Spring VoN 2004 is going to go down as the year when Microsoft announced its serious intentions to dominate the VoIP business. Actually it was only a matter of time, before Microsoft launched this assault. They have been trying to figure out ways to leverage their Microsoft Messenger software into yet another monopoly. My article last year in Business 2.0, and the recent Business Week piece was enough to show the utmost seriousness of Microsoft. We will be hearing more from these guys.
By now, I am sure you must have read my report on Microsoft videophones. Today, Microsoft Embedded Devices Division announced VoIP enhancements to the next version of Windows CE.
bq. New VoIP features in Windows CE 5.0 will enable increased productivity for end users via multiparty audio conferencing, Exchange Server integration with contact search and calendar functionality and unified messaging. Scott Horn, director of the Embedded Devices Group at Microsoft said: “As voice and data services continue to merge across networks, enterprises and service operators are deploying innovative IP phone and VoIP devices that will help increase productivity and access to information in the office and at home. The new features in Windows CE 5.0 will support manufacturers with an even more flexible and integrated platform for developing a broad variety of VoIP-enabled client devices.”

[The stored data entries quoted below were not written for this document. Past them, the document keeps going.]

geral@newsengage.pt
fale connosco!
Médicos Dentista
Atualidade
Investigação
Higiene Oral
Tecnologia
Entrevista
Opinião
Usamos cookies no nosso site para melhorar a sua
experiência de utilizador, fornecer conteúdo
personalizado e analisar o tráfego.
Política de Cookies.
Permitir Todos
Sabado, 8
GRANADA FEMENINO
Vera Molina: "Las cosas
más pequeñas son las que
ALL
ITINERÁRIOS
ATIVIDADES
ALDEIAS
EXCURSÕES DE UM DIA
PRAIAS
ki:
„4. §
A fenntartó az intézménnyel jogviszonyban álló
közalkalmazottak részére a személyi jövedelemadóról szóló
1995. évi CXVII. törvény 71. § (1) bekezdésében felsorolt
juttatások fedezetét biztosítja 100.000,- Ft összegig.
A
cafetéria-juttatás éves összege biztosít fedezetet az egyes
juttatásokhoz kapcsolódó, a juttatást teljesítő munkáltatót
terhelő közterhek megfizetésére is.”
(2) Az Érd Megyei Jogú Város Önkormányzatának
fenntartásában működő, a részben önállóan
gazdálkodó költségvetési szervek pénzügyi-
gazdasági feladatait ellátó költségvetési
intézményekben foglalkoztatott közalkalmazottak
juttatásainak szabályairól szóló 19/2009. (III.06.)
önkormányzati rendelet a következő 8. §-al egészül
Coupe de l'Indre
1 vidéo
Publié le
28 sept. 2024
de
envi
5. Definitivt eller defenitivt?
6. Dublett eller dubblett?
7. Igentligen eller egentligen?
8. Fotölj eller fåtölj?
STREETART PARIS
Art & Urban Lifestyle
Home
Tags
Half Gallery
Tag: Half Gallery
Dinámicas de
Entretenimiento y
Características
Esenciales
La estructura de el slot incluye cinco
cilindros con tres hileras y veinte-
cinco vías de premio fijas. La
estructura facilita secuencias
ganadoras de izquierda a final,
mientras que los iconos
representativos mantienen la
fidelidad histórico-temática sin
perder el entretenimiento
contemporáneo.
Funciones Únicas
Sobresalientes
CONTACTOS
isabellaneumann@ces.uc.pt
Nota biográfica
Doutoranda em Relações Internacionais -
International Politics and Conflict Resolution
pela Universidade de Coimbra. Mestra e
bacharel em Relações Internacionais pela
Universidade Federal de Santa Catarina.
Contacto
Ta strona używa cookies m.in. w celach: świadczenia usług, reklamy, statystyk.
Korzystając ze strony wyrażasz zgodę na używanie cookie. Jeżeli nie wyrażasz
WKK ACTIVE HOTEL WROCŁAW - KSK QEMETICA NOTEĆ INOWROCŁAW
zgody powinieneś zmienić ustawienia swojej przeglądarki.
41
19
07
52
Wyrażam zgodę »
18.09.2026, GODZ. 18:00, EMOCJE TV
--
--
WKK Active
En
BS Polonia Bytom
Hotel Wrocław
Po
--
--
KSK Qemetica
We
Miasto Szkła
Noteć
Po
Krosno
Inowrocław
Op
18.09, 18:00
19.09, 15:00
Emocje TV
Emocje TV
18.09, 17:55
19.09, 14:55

I was quite impressed by the vast array of partners Microsoft has signed up for its efforts. The videophones and other handhelds from these partner would make Microsoft a fearsome adversary in the VoIP market. A lot of people think that Microsoft is making a play for the desktop VoIP, but their target is to take a bigger portion of the infrastructure business. They want Windows to be the server platform of choice for soft switches, and other applications such as PBX. It also will extend Exchange into the carrier space. They simply want to replace Sun Microsystems in this space, and Sun, being clueless as it is, was strangely missing a perfect opportunity to get some good VoIP press.
Anyway back to Microsoft, the question is how successful it will be? That remains to be seen – after all this is the very same company which despite its $4 billion a year R&D budget has utterly failed to make its operating systems secure. Still, I would surely be keeping an eye on them.